Noah checks the tragic backstory box in a big way (his mom was murdered in front of him at a protest and his dad is, like, so rich but so distant) and he’s SUCH a bad boy. He’s really promiscuous, but we won’t shame him for it like we shame all the girls in this book because I could, like, totally fix him.
It’s, in a word, amazing. No satire could ever lock onto male love interest tropes like this book manages to.
Also at one point Noah literally says (always outright with this book!) that he’s going to “fix” Mara. So. Just to let you know that the mental illness rep is sh*t, alongside the gay and bi rep being awful. And also Mara’s half-Indian, which comes into play only alongside a mention of the saris her mom buries in her closet in order to “be American.”
Make up your own mind on that one?
Anyway. When Mara gives into the ~true love~ between Noah and herself, girls she doesn’t know elbow her. They shove her books out of her arms. They hate her so much that when the Spanish teacher fails her on the exam out of spite, none of them stand up for her.

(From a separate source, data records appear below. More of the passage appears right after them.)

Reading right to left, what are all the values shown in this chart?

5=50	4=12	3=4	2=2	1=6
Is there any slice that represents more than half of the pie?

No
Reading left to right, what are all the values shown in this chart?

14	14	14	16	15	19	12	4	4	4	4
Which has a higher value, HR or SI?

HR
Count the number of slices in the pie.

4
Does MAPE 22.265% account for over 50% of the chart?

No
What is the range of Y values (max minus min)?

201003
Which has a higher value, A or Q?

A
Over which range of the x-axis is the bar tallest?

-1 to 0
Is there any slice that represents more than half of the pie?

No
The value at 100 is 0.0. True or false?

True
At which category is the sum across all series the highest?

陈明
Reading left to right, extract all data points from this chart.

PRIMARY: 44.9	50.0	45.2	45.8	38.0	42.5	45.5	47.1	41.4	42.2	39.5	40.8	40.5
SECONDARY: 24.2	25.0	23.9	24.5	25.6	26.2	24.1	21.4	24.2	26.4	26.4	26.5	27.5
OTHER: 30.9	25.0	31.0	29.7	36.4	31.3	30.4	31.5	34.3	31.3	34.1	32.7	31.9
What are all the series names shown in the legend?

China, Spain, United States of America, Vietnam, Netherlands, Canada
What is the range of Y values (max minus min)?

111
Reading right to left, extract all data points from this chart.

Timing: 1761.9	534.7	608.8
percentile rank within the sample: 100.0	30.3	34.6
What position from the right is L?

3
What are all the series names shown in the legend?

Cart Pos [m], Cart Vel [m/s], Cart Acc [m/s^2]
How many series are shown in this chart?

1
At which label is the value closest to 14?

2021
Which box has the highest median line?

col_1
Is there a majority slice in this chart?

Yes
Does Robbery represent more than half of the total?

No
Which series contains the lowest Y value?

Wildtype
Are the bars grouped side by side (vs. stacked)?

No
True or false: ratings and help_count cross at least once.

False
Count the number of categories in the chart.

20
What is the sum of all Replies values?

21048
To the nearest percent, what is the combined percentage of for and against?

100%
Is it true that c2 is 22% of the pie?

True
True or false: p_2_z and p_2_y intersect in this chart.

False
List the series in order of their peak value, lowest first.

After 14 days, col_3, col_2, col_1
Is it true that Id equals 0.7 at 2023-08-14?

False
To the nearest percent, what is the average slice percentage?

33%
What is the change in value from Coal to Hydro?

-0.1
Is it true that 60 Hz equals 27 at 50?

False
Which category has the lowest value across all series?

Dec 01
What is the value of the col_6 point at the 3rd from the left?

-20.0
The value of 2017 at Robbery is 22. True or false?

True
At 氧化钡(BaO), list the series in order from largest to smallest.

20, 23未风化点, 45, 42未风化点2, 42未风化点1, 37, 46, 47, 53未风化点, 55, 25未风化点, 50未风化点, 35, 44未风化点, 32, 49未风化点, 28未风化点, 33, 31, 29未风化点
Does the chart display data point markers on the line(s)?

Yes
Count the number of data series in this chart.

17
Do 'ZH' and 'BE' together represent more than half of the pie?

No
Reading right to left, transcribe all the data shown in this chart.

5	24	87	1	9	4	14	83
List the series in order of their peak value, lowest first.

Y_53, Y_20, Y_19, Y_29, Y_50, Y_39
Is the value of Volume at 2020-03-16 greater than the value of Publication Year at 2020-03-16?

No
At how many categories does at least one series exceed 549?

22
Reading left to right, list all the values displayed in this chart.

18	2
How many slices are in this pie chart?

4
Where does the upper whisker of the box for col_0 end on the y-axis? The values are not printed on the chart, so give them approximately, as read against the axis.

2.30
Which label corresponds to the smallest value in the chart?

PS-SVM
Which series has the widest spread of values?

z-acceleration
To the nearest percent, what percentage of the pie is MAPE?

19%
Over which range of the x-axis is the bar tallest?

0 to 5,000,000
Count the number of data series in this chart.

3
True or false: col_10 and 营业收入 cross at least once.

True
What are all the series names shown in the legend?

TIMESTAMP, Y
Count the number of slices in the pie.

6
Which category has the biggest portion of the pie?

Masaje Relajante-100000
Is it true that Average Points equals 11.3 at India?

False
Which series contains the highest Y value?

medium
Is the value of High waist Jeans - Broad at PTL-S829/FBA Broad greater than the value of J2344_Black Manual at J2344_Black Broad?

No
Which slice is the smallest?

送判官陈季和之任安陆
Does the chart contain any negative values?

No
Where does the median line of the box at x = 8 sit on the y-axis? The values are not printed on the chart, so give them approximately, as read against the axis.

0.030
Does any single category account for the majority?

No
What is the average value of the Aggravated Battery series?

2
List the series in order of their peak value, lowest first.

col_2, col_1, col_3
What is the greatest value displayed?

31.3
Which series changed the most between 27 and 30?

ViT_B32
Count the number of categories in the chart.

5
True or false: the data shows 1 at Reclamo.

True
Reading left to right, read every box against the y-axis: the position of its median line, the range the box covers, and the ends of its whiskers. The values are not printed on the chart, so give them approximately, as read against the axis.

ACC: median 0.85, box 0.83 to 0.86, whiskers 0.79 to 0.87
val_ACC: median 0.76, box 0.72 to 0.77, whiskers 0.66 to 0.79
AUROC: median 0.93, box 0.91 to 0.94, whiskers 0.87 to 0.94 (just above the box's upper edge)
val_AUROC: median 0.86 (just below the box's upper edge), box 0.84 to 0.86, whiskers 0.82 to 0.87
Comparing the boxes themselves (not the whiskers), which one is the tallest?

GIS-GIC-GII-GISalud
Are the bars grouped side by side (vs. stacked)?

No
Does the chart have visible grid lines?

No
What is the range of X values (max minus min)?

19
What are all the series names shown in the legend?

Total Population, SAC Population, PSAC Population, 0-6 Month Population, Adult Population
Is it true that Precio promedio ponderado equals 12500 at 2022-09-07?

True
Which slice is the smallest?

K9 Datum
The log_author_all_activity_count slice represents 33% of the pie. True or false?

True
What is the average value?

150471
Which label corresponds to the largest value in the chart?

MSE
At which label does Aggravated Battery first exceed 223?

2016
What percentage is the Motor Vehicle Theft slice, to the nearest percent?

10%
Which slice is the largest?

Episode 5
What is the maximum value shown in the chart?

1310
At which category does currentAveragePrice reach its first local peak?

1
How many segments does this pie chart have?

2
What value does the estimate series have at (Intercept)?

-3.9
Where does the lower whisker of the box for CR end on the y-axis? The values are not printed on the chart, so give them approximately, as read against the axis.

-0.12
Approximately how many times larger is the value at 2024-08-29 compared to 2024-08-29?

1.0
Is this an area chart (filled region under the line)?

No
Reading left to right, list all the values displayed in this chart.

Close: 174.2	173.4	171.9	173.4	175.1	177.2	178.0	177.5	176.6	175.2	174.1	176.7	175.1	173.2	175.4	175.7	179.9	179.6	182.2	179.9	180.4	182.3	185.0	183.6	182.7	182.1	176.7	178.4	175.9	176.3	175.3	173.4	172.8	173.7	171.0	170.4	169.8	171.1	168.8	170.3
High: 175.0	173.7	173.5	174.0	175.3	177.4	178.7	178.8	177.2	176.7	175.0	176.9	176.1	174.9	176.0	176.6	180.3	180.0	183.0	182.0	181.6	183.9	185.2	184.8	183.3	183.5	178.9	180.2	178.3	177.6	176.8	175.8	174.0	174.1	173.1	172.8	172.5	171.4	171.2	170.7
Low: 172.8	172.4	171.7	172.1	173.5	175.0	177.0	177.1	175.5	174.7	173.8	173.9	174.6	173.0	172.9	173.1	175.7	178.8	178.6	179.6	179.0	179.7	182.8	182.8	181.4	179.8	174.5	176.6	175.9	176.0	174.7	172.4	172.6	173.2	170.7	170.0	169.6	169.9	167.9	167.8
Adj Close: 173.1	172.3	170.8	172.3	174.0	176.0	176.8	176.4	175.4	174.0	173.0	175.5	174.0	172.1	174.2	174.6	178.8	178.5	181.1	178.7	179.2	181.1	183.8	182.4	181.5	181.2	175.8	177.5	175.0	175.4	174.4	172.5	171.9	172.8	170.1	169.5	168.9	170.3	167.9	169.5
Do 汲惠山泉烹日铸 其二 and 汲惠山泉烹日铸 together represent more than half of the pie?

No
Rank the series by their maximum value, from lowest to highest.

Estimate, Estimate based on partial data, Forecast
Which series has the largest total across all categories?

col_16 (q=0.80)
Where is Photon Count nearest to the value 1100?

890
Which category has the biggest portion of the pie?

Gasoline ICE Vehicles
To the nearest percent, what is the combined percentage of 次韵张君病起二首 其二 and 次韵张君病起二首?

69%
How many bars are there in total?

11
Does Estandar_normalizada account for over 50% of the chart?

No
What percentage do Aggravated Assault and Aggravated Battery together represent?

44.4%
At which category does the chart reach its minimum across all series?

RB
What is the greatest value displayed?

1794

The plot of this is also so confusing. Time passes in jumps. Every day follows the same structure so it’s impossible to tell what’s happening.
But it all boils down beautifully to the not-so-happy-but-like-happy-in-an-edgy-emo-way ending: It turns out Mara and Noah are meant to be because their chosen-one style magic powers match up. (Aw!)
Bottom line: This book is truly a better, more obvious encapsulation of every YA fantasy trope I can think of than any satire could ever possibly hope to be. Which is, in a way, strangely entertaining.
I might have to continue the series just because of that.